Un marché en explosion
À la suite de cet engouement, les concurrents d'Asus se lancent eux aussi sur ce juteux segment. Dell, HP sont prêts à entrer sur ce marché qui contribue à redistribuer les cartes de la micro-informatique.
Ces ultra-portables, Eee PC en tête, renouvellent en profondeur le segment : taille micro, absence de disque dur, électronique basse consommation. Les mastodontes du secteur doivent s'adapter : Intel dédie sa nouvelle gamme de processeurs, Atom, à ce marché prometteur, en imposant des limitations drastiques : un portable équipé d'un processeur Atom ne pourra pas dépasser une taille donnée. De son côté, Microsoft doit revoir ses plans et prolonger la durée de vie de Windows XP : Vista est trop gourmand pour ces nouveaux ordinateurs. La compagnie de Redmond est même déjà en négociations avec Asus pour assurer la compatibilité de WIndows 7 (le successeur de Vista) avec le Eee PC !
Des performances revues à la baisse au profit d'une véritable cohérence du design : voilà qui tranche avec la course à la performance telle qu'on l'a connue ces dernières années. Asus et son eee mène la danse : la version standard est livrée avec une version spéciale de Linux, et pourrait bien s'avérer être le premier grand succès auprès du grand public du système d'exploitation libre.
Une place pour Apple
Des portables différents, légers, sans Windows : ces ultra-portables ne sont pas des Macs, mais ils ouvrent manifestement la voie à de nouveaux types d'utilisation. Voilà qui devrait intéresser Apple, toujours sans ultra-portable depuis l'abandon du PowerBook 12". Depuis cette date, les regrets des analystes et éventuels acheteurs, ainsi que les supputations sur un éventuel successeur sont légions. Le MacBook Air, par son encombrement et son prix, ne joue bien entendu pas dans cette catégorie, et son succès, loin de clore le problème, n'a fait qu'aviver l'attente pour un réel ultra-portable. Avec sa Rolls, la firme de Cupertino passe pour le moment à côté d'un marché bien plus important...

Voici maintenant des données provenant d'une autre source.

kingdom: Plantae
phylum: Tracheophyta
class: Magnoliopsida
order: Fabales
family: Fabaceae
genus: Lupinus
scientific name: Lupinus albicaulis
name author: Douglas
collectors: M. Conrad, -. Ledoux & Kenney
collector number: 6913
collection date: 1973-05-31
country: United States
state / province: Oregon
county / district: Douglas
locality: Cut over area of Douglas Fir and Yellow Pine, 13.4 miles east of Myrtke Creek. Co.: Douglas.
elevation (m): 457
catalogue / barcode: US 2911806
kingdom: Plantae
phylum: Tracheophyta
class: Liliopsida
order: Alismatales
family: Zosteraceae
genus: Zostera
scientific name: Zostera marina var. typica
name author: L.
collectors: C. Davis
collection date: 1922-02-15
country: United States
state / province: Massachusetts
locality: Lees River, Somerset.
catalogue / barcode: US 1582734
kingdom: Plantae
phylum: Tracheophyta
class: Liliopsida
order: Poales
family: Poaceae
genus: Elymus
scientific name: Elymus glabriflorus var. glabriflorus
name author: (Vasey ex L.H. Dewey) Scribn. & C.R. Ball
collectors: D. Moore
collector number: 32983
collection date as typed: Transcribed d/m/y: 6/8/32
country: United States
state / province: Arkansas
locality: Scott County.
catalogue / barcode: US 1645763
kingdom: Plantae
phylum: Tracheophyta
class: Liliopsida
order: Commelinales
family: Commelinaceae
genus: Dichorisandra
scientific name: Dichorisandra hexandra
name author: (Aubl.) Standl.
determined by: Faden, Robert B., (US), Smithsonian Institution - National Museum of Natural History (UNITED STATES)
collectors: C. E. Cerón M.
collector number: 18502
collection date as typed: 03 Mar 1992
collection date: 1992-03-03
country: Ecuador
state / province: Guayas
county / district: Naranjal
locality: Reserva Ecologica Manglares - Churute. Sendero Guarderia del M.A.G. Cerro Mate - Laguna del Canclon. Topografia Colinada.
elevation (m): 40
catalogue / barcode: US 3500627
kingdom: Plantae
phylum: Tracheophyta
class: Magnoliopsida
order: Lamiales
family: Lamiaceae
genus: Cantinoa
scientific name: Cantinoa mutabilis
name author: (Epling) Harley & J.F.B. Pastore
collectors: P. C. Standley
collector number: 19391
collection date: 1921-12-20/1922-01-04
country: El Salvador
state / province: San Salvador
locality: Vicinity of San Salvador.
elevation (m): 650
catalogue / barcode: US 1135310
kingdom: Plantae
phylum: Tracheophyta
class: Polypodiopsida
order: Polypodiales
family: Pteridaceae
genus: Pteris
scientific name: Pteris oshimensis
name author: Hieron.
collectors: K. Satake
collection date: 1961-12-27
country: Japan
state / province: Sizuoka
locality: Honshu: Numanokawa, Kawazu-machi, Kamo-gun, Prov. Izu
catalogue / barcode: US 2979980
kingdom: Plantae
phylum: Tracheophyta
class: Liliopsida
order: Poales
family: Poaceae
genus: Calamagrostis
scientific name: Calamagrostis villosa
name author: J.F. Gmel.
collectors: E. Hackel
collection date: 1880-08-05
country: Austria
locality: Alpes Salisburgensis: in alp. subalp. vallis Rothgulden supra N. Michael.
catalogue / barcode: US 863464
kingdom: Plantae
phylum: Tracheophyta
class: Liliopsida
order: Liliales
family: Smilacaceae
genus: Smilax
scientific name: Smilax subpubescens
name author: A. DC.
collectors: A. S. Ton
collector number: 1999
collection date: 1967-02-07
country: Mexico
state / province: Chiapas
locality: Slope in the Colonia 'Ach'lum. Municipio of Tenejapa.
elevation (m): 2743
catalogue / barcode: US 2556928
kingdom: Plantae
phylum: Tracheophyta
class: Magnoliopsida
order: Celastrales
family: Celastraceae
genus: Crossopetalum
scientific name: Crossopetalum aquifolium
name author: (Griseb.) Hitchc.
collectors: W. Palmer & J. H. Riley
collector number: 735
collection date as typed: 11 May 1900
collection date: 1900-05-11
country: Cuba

C'est la raison pour laquelle nombreux sont ceux qui prédisent qu'Apple devrait s'intéresser de près à Atom. Si le récent achat de PA Semi a un temps donné du plomb dans l'aile à cette hypothèse, la logique semble maintenant claire : Apple a voulu renforcer son équipe afin d'être en position de maîtriser le plus possible le développement de ses produits sur le plan hardware. Elle va disposer en interne de nouvelles compétences pour imprimer sa marque et être en position de se différencier plus nettement de la concurrence. Apple veut se focaliser sur le design et confier la production à d'autres. On ne change pas une formule qui gagne. La piste Atom conserve donc toute sa probabilité.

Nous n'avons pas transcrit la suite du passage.